Detection and identification of previously unrecognized microbial pathogens.

Features of a number of important but poorly explained human clinical syndromes strongly indicate a microbial etiology. In these syndromes, the failure of cultivation-dependent microbial detection methods reveals our ignorance of microbial growth requirements. Sequence-based molecular methods, however, offer alternative approaches for microbial identification directly from host specimens found in the setting of unexplained acute illnesses, chronic inflammatory disease, and from anatomic sites that contain commensal microflora. The rapid expansion of genome sequence databases and advances in biotechnology present opportunities and challenges: identification of consensus sequences from which reliable, specific phylogenetic information can be inferred for all taxonomic groups of pathogens, broad-range pathogen identification on the basis of virulence-associated gene families, and use of host gene expression response profiles as specific signatures of microbial infection.

Identification of uncultured microorganisms: expanding the spectrum of characterized microbial pathogens.

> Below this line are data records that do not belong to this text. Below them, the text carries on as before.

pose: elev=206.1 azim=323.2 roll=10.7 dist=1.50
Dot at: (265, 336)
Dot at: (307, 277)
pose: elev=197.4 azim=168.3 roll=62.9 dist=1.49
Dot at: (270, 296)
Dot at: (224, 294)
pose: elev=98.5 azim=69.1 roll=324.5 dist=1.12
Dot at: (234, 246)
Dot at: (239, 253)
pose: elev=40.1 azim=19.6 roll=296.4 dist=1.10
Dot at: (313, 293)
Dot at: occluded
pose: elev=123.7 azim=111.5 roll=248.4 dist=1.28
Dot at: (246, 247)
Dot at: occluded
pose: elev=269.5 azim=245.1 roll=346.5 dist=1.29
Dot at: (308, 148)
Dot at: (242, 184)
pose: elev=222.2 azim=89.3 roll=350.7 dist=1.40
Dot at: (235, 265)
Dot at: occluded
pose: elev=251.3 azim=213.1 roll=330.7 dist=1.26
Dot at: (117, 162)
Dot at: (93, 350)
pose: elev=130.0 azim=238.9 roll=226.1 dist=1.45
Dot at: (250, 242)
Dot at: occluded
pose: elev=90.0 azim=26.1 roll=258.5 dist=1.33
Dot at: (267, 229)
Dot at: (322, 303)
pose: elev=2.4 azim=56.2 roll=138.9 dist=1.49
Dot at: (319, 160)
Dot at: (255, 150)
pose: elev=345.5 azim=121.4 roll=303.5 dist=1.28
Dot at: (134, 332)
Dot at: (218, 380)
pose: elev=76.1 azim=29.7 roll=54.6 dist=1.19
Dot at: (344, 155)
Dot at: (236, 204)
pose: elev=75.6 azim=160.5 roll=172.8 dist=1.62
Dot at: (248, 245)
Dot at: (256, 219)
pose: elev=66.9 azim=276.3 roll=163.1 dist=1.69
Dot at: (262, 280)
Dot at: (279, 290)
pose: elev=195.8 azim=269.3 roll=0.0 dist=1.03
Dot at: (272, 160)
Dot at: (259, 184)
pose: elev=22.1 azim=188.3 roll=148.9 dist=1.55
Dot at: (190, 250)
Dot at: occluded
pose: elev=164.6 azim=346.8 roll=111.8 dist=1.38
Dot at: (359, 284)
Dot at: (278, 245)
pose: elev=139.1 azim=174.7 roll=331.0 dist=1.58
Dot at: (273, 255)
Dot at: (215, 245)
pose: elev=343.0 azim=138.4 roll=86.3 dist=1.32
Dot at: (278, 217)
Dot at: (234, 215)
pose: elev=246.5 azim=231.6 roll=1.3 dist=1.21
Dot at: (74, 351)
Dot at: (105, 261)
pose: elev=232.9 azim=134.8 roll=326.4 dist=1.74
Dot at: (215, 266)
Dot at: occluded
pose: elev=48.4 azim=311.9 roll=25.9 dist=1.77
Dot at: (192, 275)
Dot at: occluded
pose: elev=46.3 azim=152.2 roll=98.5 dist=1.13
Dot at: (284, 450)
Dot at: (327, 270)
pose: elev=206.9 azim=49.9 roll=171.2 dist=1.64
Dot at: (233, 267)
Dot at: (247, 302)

The combination of enzymatic nucleic acid amplification techniques with 16S rRNA-based molecular phylogeny has brought about a new approach to the identification of microbial pathogens that can not be cultivated in the laboratory. The applications of this experimental approach to bacillary angiomatosis and to Whipple's disease have revealed the presence of two previously uncharacterized organisms. These results suggest the existence of a far greater microbial diversity among human pathogens than has been so far appreciated with culture-dependent methods. PCR-based studies of aquatic environmental microbial communities have already reached similar conclusions. As a result, new and provocative questions are raised concerning the association of amplified 16S rRNA sequences with diseased tissue. The answers must await the results of further investigations and the expansion of sequence data bases.

Using DNA microarrays to study host-microbe interactions.

Complete genomic sequences of microbial pathogens and hosts offer sophisticated new strategies for studying host-pathogen interactions. DNA microarrays exploit primary sequence data to measure transcript levels and detect sequence polymorphisms, for every gene, simultaneously. The design and construction of a DNA microarray for any given microbial genome are straightforward. By monitoring microbial gene expression, one can predict the functions of uncharacterized genes, probe the physiologic adaptations made under various environmental conditions, identify virulence-associated genes, and test the effects of drugs. Similarly, by using host gene microarrays, one can explore host response at the level of gene expression and provide a molecular description of the events that follow infection. Host profiling might also identify gene expression signatures unique for each pathogen, thus providing a novel tool for diagnosis, prognosis, and clinical management of infectious disease.